One has to do with infrastructure due to the saturation of the electricity transmission networks that deliver electric power to large cities. Another is the lack of financing, as a result of the macroeconomic conditions in the country.
“Even private ventures in distributed generation today are practically reserved only for environmental activists, because the lack of financing and extremely low electricity rates make them unprofitable,” Alvarez explained.
He said that the way things are going, the country is not likely to meet the goal set by law in 2015, for 20 percent of the national electricity mix to come from domestic sources by 2025.
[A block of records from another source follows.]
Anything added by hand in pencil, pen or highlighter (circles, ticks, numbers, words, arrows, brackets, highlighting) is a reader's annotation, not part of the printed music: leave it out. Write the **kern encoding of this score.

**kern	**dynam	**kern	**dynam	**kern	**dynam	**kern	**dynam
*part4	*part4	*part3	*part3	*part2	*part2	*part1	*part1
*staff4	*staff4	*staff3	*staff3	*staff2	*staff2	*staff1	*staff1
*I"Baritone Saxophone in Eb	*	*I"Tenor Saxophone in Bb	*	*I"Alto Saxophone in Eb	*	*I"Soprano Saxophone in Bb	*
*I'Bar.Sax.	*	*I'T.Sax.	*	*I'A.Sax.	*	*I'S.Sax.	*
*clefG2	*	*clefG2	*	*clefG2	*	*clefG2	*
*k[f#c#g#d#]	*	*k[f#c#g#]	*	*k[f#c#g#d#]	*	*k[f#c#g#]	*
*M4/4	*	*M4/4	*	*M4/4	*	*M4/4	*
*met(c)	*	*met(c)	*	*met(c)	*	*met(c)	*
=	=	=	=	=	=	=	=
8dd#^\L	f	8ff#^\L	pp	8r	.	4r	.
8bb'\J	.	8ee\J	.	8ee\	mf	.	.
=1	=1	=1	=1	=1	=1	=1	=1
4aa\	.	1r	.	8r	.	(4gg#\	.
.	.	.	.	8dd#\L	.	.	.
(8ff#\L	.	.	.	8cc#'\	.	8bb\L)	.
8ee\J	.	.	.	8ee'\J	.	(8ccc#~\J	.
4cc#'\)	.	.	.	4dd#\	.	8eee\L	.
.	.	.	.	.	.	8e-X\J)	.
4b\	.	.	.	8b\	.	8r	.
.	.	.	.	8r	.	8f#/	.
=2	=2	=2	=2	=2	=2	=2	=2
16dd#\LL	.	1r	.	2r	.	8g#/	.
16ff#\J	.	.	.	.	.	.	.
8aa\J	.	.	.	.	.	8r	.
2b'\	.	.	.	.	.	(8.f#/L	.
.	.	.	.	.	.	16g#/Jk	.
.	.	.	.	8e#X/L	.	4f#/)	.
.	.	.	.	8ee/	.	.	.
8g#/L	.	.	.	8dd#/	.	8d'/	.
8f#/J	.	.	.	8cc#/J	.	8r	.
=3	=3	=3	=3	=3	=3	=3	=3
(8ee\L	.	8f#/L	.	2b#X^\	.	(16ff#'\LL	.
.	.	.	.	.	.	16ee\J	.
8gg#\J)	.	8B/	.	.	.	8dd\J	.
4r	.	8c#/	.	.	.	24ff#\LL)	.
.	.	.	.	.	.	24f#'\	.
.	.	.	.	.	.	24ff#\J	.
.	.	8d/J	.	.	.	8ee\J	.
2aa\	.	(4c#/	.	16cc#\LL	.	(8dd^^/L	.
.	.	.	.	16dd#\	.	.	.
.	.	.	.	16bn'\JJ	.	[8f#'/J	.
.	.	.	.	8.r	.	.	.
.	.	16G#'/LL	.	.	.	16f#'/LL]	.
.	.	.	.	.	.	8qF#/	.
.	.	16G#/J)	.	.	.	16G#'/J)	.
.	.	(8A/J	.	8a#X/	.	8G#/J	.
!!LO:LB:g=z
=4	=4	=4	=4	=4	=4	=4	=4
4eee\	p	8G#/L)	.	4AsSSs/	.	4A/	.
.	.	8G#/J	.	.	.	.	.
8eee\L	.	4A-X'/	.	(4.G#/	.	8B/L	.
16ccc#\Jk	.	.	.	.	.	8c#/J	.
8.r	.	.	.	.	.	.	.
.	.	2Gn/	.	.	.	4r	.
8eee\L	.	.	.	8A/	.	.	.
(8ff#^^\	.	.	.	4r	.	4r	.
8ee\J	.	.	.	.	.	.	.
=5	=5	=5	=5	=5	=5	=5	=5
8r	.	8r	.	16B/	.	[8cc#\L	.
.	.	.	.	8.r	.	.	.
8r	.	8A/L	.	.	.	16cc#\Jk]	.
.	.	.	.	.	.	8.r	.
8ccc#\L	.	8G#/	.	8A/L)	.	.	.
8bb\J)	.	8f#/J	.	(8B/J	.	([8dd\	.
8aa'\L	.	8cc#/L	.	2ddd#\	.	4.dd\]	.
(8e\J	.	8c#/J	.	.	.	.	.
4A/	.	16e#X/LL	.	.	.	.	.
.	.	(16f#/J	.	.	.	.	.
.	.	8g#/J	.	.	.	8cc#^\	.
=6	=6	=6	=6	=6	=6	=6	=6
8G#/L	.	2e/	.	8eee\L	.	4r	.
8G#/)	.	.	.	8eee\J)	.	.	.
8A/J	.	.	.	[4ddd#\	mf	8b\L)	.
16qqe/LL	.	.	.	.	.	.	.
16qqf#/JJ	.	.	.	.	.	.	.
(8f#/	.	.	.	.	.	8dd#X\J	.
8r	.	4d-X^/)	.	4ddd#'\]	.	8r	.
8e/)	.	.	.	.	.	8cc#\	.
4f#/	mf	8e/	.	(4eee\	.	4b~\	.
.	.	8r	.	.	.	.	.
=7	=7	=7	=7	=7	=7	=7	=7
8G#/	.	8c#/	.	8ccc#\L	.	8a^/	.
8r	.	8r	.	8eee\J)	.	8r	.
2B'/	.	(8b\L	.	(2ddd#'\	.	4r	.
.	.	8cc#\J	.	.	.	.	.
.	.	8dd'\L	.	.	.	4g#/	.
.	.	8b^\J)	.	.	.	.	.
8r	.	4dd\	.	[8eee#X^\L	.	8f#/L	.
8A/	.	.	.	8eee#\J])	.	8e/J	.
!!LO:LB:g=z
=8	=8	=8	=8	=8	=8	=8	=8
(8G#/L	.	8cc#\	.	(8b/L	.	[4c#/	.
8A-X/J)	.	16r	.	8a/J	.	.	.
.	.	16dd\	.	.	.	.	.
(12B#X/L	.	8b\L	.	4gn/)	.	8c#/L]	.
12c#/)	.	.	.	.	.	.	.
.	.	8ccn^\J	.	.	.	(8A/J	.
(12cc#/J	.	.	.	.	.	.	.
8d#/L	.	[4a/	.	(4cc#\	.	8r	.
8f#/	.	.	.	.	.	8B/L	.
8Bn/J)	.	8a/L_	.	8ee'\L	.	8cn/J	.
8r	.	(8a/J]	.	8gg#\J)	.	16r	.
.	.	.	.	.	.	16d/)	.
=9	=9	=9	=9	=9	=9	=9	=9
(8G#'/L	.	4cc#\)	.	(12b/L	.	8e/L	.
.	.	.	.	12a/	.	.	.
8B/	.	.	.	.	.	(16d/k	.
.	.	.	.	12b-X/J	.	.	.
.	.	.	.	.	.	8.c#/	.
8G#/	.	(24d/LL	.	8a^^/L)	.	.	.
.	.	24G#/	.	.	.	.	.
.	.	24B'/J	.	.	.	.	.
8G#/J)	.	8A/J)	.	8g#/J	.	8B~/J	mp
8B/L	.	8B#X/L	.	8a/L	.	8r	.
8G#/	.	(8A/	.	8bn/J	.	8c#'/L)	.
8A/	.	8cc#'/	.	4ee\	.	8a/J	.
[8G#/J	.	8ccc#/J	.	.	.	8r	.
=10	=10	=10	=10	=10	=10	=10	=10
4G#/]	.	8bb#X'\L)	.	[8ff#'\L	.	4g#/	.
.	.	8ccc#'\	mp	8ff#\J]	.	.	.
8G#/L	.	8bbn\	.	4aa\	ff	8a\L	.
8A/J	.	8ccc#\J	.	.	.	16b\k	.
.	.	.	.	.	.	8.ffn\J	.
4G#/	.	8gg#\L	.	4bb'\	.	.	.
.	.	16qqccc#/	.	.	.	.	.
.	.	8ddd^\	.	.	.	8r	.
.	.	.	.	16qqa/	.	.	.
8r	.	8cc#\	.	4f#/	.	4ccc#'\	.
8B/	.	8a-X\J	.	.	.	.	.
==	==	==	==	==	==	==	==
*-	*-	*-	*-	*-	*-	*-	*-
“From a technical point of view, Argentina’s potential for renewable energies is enormous, because it has the necessary natural resources. And economically too, because in the medium term the costs of electricity production will fall,” Gabriel Blanco, a specialist in renewable energies from the National University of the Center of the Province of Buenos Aires (UNICEN), told Ecoamericas.
“The main obstacle is that there is no political will, because the decision is to bet on the energy business of fossil fuels, large hydroelectric and nuclear power plants,” he added.
The Escobar solar park has an installed capacity of 2.3 MW and required an investment of some two million dollars, which will be recovered with the sale of electricity within seven years, said the mayor of Escobar, Ariel Sujarchuk. “Between 23 and 53 more years of useful life of pure profit will be left after that,” he added.
The inauguration was also attended by Environment Minister Juan Cabandié, who pledged more than 1.7 million dollars in government funds for the expansion of the solar park, which has a large piece of land available for the installation of more panels.
In his speech in Escobar, Cabandié criticized industrialized countries for failing to comply with the financing needed to transform the economies of developing countries, as pledged under the Paris Agreement on climate change, adopted in the French capital in 2015.
The minister said that “the sector responsible for damaging the planet is in the Northern, not the Southern, hemisphere,” and argued that it is the countries of the North that must assume “the responsibility of financing the transition to sustainability of the countries of the South.”